→ **WORK REQUIRED**
Return all lines from the entries below in which the word "front" is present.

========================================================================

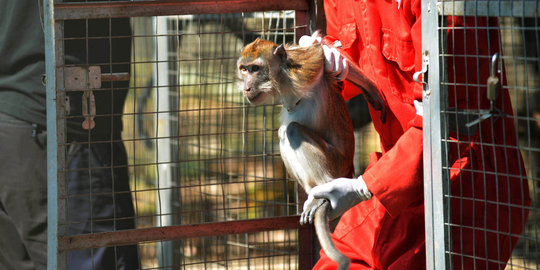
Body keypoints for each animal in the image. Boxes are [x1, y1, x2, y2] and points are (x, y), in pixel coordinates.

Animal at [238, 38, 386, 270]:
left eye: (255, 69)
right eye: (243, 69)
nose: (246, 87)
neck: (281, 81)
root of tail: (349, 169)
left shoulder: (303, 69)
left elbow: (322, 56)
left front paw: (371, 88)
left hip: (335, 161)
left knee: (291, 131)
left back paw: (325, 192)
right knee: (284, 133)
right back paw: (314, 195)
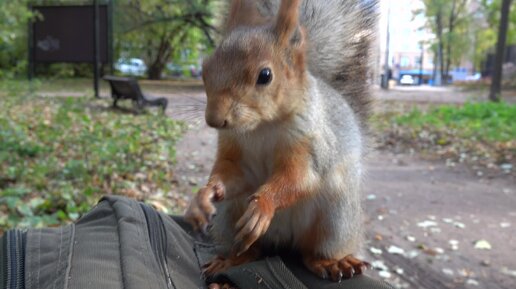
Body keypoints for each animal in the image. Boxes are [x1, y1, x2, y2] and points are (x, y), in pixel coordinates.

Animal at [184, 0, 374, 282]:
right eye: (205, 70)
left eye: (265, 75)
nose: (214, 120)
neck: (261, 127)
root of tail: (285, 241)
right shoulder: (234, 149)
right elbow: (233, 176)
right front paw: (203, 196)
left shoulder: (310, 143)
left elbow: (299, 178)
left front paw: (264, 204)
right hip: (230, 217)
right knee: (254, 250)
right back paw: (230, 260)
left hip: (336, 218)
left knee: (311, 252)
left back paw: (332, 263)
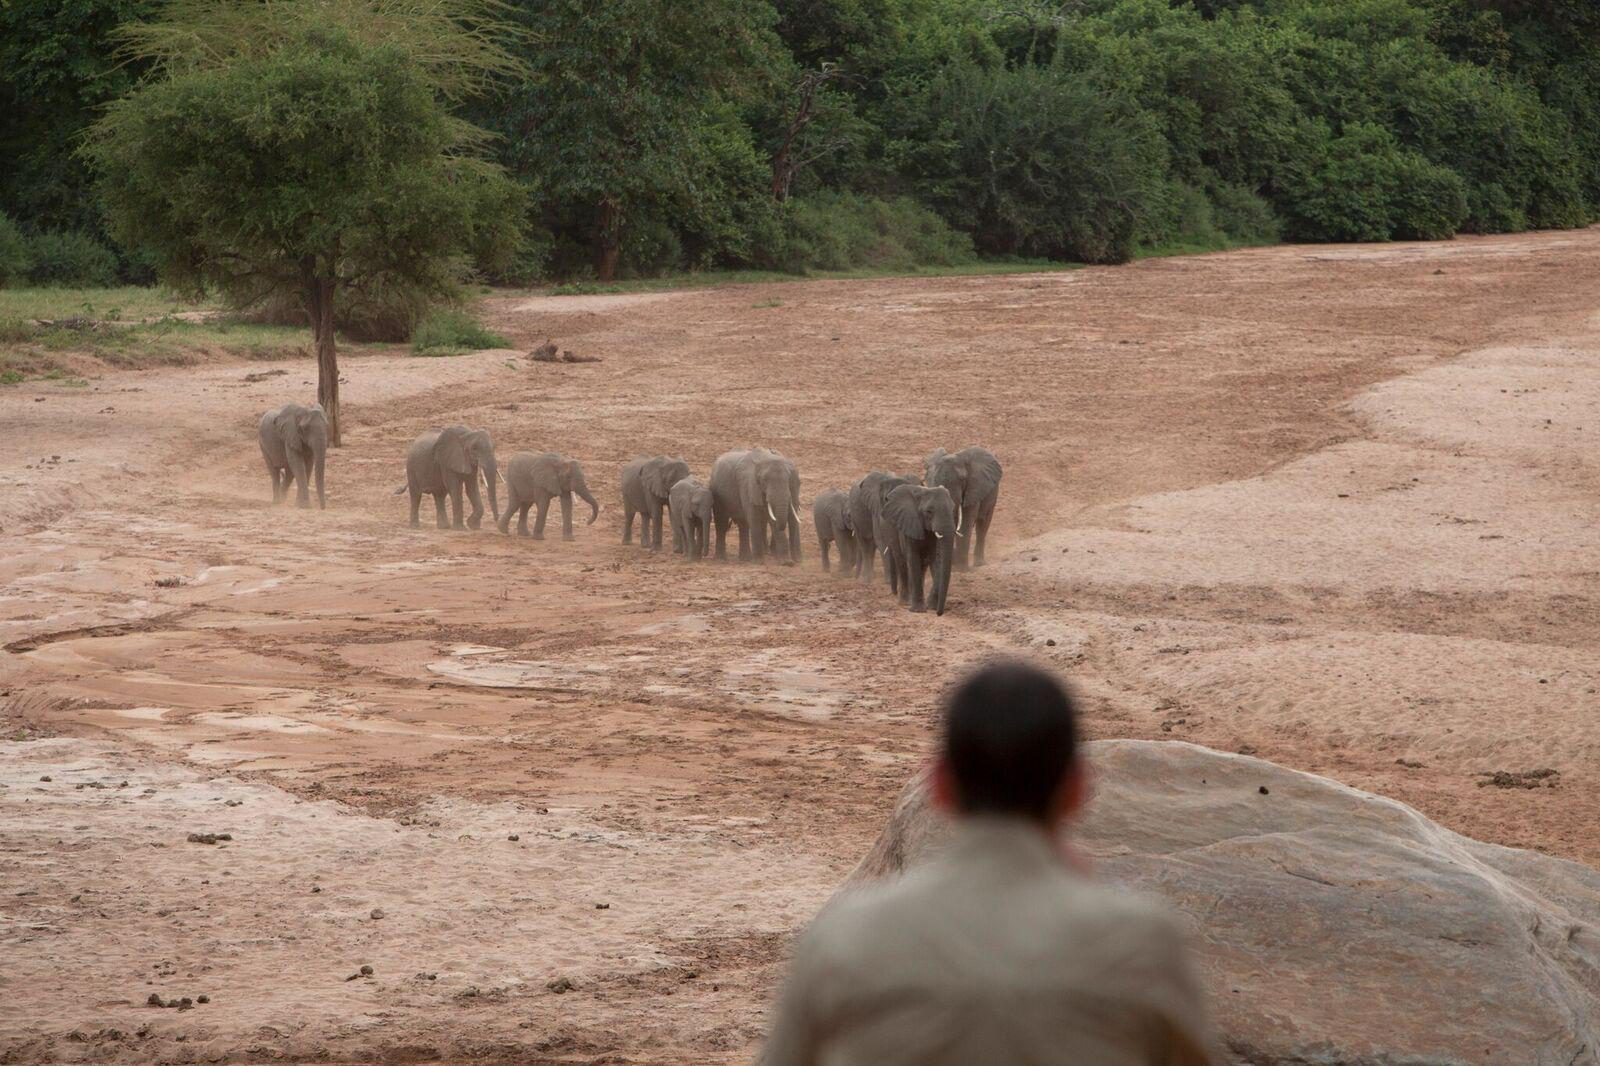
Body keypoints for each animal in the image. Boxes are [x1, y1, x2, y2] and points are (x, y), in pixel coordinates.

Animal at [883, 483, 953, 614]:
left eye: (953, 509)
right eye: (929, 512)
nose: (939, 613)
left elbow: (937, 560)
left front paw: (931, 606)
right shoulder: (909, 524)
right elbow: (913, 558)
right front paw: (918, 610)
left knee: (922, 566)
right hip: (891, 528)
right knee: (902, 563)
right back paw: (905, 602)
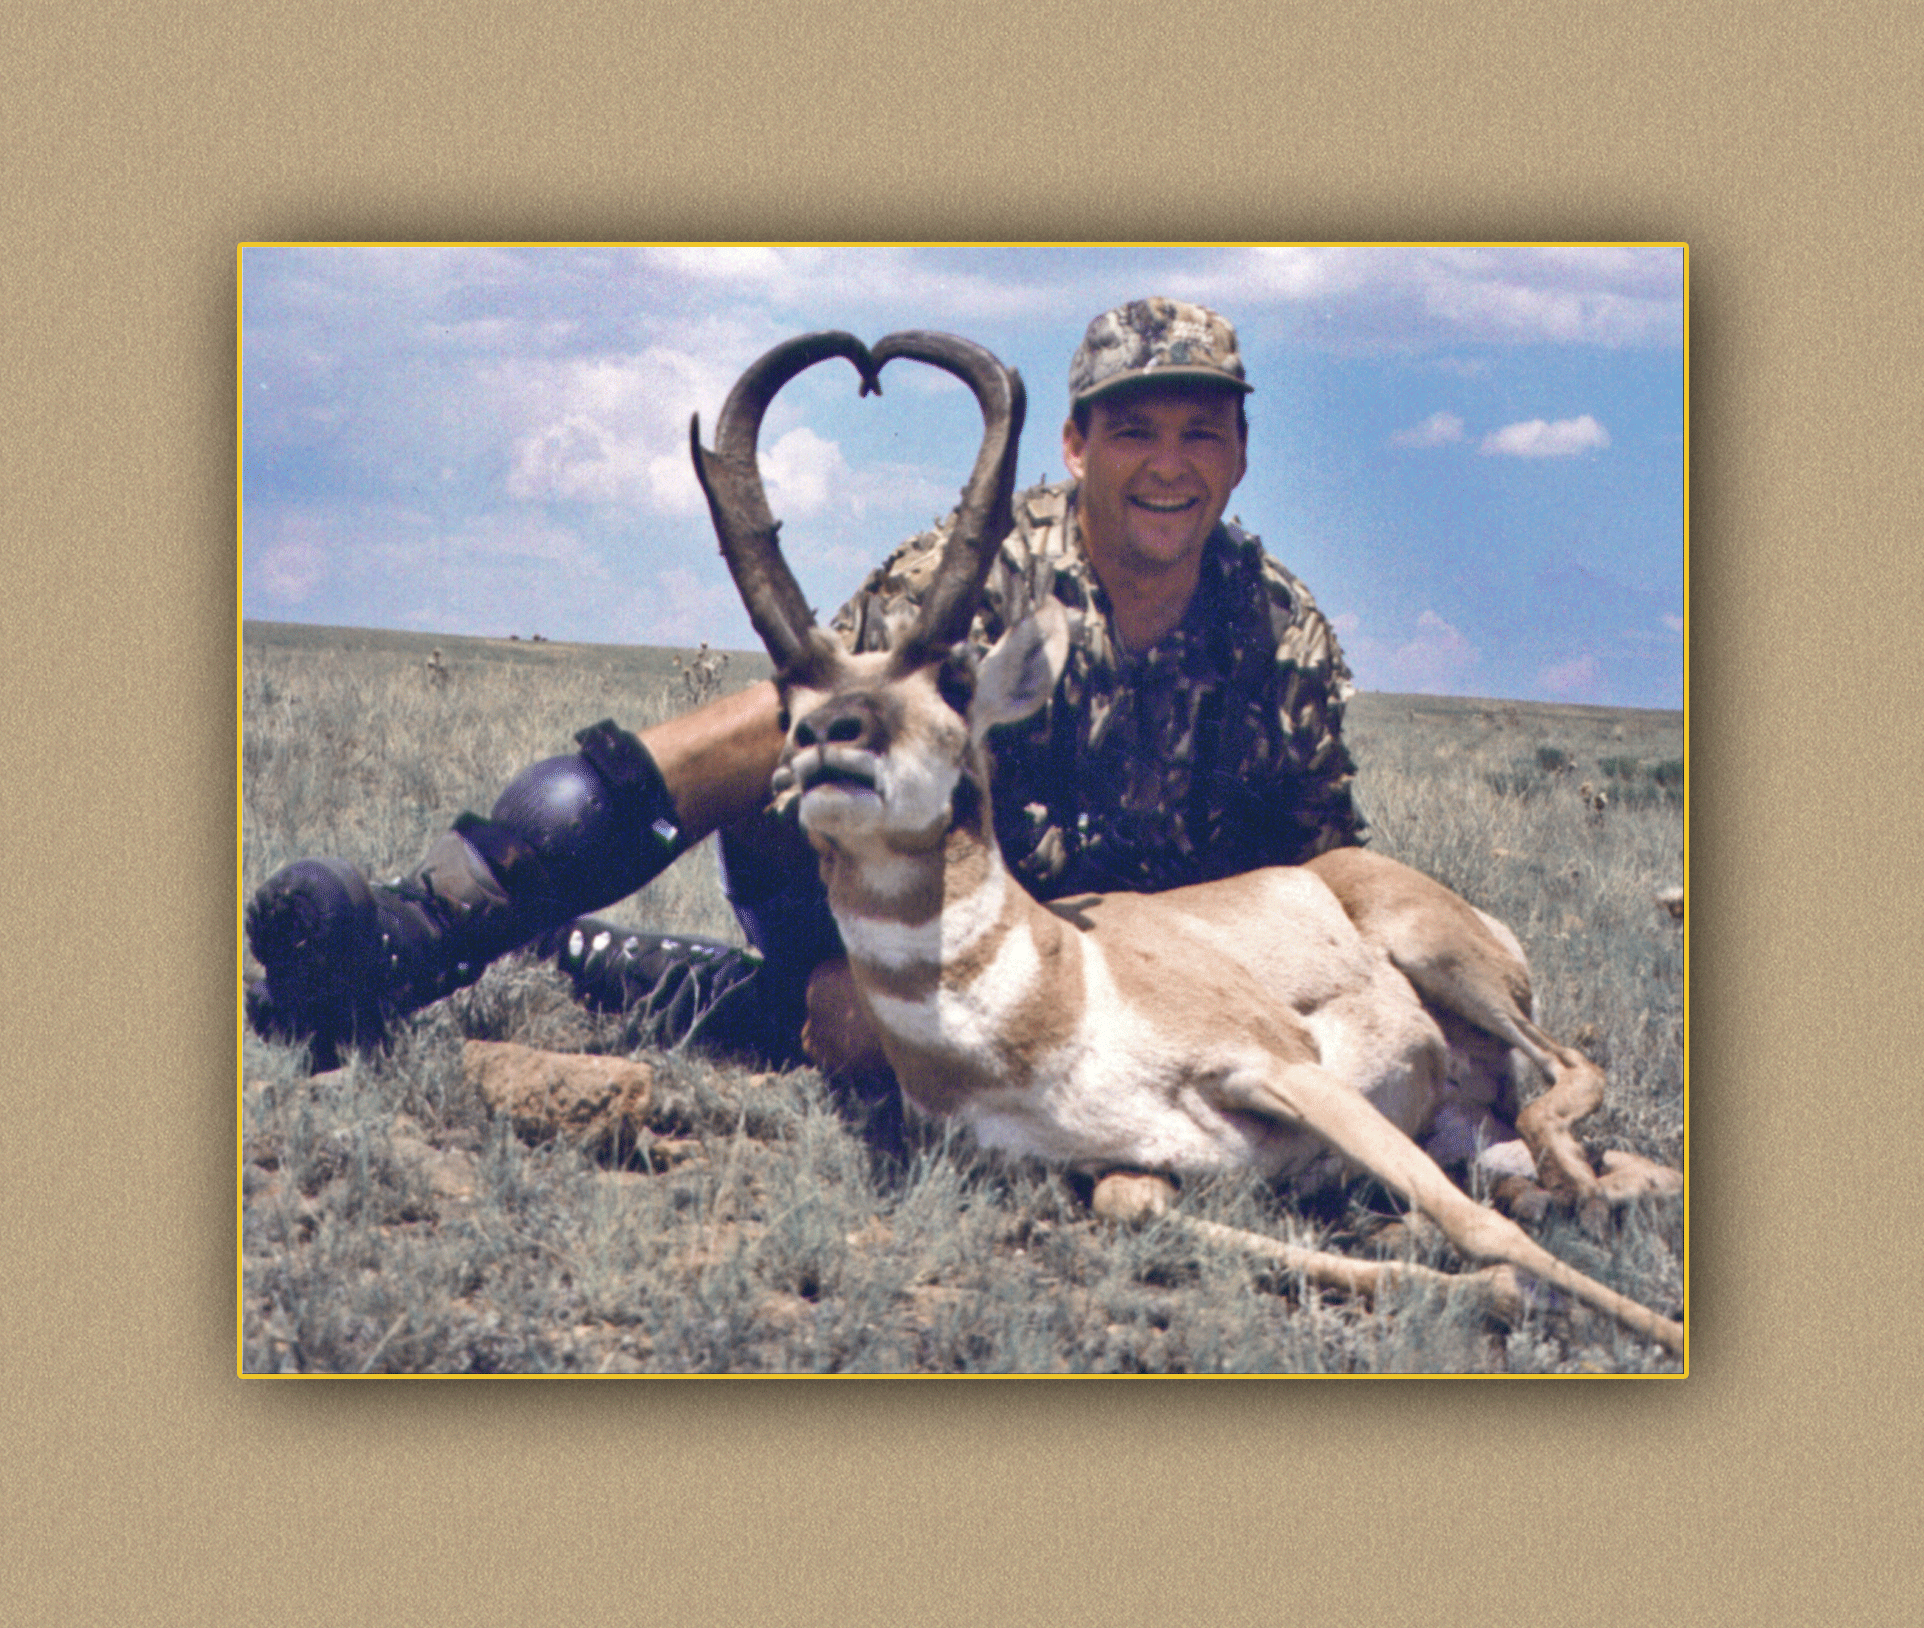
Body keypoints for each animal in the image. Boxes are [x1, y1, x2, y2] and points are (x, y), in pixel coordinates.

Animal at [689, 329, 1685, 1358]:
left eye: (955, 686)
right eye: (786, 703)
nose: (829, 738)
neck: (1053, 996)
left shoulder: (1288, 1069)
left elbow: (1474, 1226)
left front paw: (1641, 1321)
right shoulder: (1106, 1171)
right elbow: (1140, 1208)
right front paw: (1507, 1295)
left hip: (1441, 957)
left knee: (1568, 1076)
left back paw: (1575, 1186)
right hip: (1469, 1118)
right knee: (1584, 1157)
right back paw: (1574, 1190)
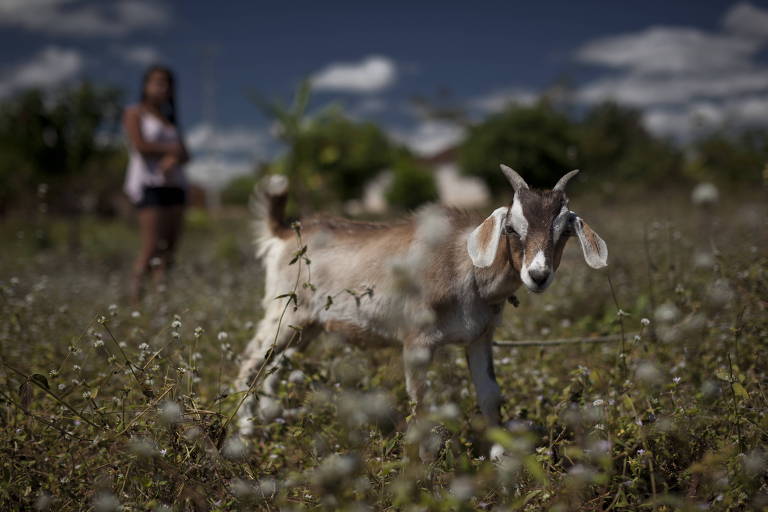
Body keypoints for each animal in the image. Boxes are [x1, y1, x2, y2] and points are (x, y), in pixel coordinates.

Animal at [237, 164, 608, 440]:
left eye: (564, 232)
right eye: (512, 229)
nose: (538, 275)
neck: (464, 265)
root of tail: (285, 232)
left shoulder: (480, 337)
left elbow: (490, 396)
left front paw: (499, 458)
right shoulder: (416, 341)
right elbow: (421, 403)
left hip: (308, 326)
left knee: (277, 364)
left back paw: (270, 419)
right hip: (284, 314)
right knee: (253, 359)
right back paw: (245, 432)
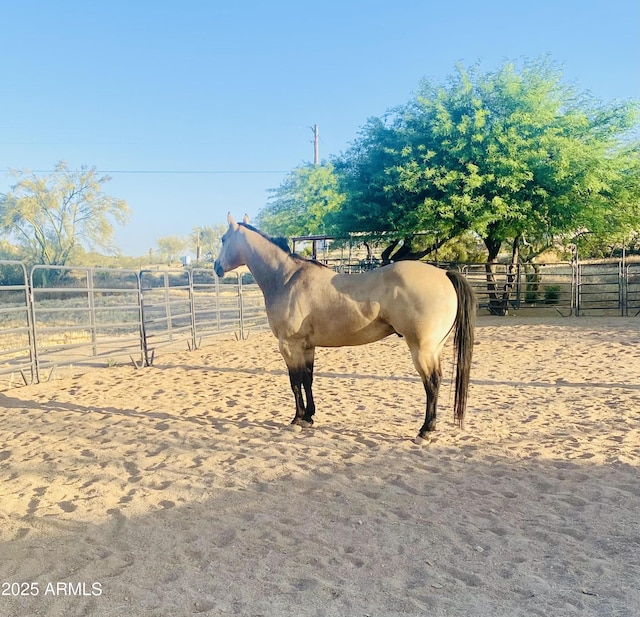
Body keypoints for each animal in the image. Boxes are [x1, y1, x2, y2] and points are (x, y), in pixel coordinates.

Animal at [215, 214, 476, 440]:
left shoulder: (289, 346)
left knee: (431, 383)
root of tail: (444, 273)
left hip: (421, 350)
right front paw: (309, 417)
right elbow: (308, 379)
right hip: (434, 348)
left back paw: (425, 431)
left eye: (223, 239)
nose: (216, 266)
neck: (287, 278)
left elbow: (295, 382)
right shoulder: (307, 347)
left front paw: (297, 419)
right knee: (437, 380)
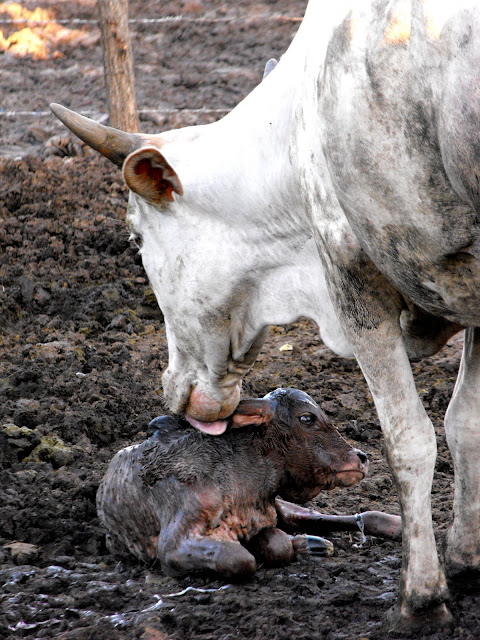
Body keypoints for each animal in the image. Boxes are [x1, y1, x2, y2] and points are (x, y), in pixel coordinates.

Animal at [98, 388, 402, 576]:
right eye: (307, 417)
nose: (361, 457)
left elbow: (275, 542)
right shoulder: (173, 544)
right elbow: (242, 559)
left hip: (283, 509)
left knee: (321, 516)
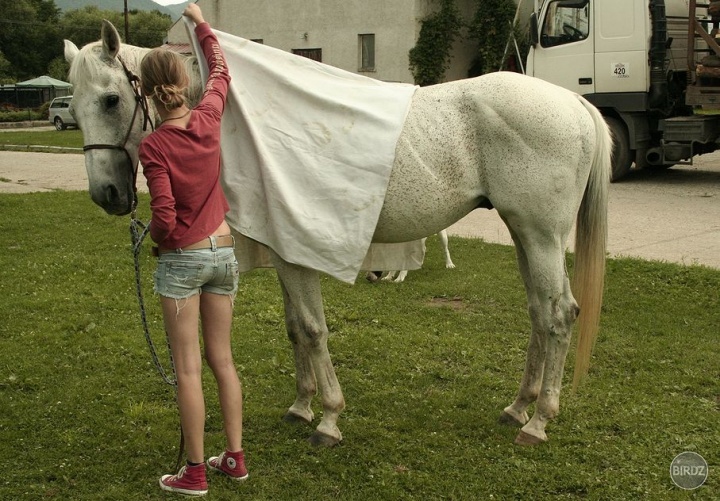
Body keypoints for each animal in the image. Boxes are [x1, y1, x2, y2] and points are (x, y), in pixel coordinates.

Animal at [64, 21, 612, 448]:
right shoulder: (284, 252)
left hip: (540, 236)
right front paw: (301, 406)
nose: (107, 193)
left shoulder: (294, 255)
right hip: (526, 235)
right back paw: (519, 407)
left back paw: (539, 422)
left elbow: (311, 328)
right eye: (75, 105)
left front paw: (327, 418)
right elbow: (293, 328)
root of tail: (573, 102)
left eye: (110, 100)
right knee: (540, 313)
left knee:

========================================================================

→ **EXERCISE RESULT**
left front paw: (371, 88)
right front paw: (203, 196)
left front paw: (264, 204)
left front paw: (931, 606)
right front paw: (918, 610)
left front paw: (1641, 1321)
right front paw: (1507, 1295)
left front paw: (499, 458)
right front paw: (309, 417)
left front paw: (297, 419)
right front paw: (301, 406)
left front paw: (327, 418)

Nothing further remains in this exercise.